Rewrite the listing below with "common name" replaced by "vernacular name" wherever it appears. Keep every other part the same.

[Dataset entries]
○ ○ ○ ○ ○
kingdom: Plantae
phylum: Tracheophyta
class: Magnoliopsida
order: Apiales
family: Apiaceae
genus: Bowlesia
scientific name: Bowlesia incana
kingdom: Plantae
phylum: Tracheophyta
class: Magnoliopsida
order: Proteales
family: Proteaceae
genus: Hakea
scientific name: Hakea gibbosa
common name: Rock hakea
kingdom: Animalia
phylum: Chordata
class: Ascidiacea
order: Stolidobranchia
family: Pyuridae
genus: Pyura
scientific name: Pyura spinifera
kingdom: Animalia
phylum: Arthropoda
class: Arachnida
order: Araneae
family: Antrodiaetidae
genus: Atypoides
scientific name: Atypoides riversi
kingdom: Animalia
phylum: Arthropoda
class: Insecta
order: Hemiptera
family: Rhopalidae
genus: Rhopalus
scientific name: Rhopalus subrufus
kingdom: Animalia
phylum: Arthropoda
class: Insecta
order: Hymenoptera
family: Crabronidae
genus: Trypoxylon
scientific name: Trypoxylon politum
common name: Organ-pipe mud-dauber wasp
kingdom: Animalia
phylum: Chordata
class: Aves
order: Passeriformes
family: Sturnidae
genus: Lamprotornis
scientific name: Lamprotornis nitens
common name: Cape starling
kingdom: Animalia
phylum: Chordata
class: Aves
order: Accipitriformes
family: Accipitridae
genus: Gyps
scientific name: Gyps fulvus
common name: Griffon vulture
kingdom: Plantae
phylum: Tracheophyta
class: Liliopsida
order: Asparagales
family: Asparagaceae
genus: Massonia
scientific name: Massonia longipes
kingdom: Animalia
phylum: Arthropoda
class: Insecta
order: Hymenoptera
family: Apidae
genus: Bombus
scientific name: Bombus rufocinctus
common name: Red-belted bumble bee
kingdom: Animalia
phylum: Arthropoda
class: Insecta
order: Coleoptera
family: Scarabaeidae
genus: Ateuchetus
○ ○ ○ ○ ○
▶ **OUTPUT FOR THIS TASK**
kingdom: Plantae
phylum: Tracheophyta
class: Magnoliopsida
order: Apiales
family: Apiaceae
genus: Bowlesia
scientific name: Bowlesia incana
kingdom: Plantae
phylum: Tracheophyta
class: Magnoliopsida
order: Proteales
family: Proteaceae
genus: Hakea
scientific name: Hakea gibbosa
vernacular name: Rock hakea
kingdom: Animalia
phylum: Chordata
class: Ascidiacea
order: Stolidobranchia
family: Pyuridae
genus: Pyura
scientific name: Pyura spinifera
kingdom: Animalia
phylum: Arthropoda
class: Arachnida
order: Araneae
family: Antrodiaetidae
genus: Atypoides
scientific name: Atypoides riversi
kingdom: Animalia
phylum: Arthropoda
class: Insecta
order: Hemiptera
family: Rhopalidae
genus: Rhopalus
scientific name: Rhopalus subrufus
kingdom: Animalia
phylum: Arthropoda
class: Insecta
order: Hymenoptera
family: Crabronidae
genus: Trypoxylon
scientific name: Trypoxylon politum
vernacular name: Organ-pipe mud-dauber wasp
kingdom: Animalia
phylum: Chordata
class: Aves
order: Passeriformes
family: Sturnidae
genus: Lamprotornis
scientific name: Lamprotornis nitens
vernacular name: Cape starling
kingdom: Animalia
phylum: Chordata
class: Aves
order: Accipitriformes
family: Accipitridae
genus: Gyps
scientific name: Gyps fulvus
vernacular name: Griffon vulture
kingdom: Plantae
phylum: Tracheophyta
class: Liliopsida
order: Asparagales
family: Asparagaceae
genus: Massonia
scientific name: Massonia longipes
kingdom: Animalia
phylum: Arthropoda
class: Insecta
order: Hymenoptera
family: Apidae
genus: Bombus
scientific name: Bombus rufocinctus
vernacular name: Red-belted bumble bee
kingdom: Animalia
phylum: Arthropoda
class: Insecta
order: Coleoptera
family: Scarabaeidae
genus: Ateuchetus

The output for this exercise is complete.